Making Ansible Network Security 2-3x Faster

At Flatiron Health we use Ansible to configure AWS Network Security groups (see blog).  Over time I noticed more and more timeouts while asserting that the network security state was where we thought it should be.  Digging into the code I found this confusing block of code:

Screen Shot 2017-03-27 at 10.46.39 AM

The timeout happened on the highlight.  Why was checking a group getting all ec2 instances?  It doesn’t even use them unless the target description doesn’t match the existing description.  We could be more lazy in getting ec2 instances if that’s the case.
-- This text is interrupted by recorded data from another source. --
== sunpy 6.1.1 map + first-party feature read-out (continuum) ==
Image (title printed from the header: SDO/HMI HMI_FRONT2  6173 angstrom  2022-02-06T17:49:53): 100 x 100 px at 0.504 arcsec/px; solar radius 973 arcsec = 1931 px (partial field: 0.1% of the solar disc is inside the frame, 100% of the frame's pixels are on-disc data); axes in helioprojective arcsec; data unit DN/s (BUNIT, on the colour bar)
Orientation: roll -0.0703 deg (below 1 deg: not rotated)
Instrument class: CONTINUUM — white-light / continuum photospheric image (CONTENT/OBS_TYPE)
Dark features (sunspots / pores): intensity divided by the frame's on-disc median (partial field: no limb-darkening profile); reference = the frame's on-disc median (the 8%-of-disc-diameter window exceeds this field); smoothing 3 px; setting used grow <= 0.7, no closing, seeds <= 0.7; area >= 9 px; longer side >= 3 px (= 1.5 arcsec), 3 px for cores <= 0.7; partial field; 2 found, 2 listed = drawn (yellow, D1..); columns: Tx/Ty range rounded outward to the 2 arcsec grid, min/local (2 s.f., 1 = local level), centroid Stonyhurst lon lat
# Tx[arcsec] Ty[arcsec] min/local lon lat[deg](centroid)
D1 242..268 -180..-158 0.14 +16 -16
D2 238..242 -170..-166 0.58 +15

Digging deeper, the error condition listed on L326 has the intent that if the group is not being used, then maybe the description can be updated.  Presumably that update would be done via deleting the security group and recreating it since security group descriptions are immutable.  This update never happens in the module, so clearly this is a relic.  (side note: the public-ssh group assumption on L322 is another funny relic)

My recent PR/commit against this code cleaned this up a fair bit and just made it an error if the target description does not equal the existing description without checking if any ec2 instances are using the existing group.

Impact

How expensive is getting all ec2 instances?  Well it depends on how large your AWS account is.  For us the return value was in the ballpark of 1MB (tested via aws ec2 describe-instances).

Before

# ansible==2.1.3.0
time ansible-playbook sg-update.yml --check
...
real 8m23.103s
user 2m3.358s
sys 0m46.586s

After (running Ansible at commit of change)

time ansible-playbook sg-update.yml --check
...
real 3m5.069s
user 1m0.551s
sys 0m38.873s

From 503 seconds to 185 is an appreciable speed up (2.7x faster).  This speedup should apply any time the security group is already present whether in --check mode or not.

I’m looking forward to the next release of Ansible when we can realize these savings.  (I’m not sure if this will be in 2.3, which was just cut, or we’ll have to wait for 2.4)

Thanks to the reviewers/maintainers of Ansible for the review and getting this merged.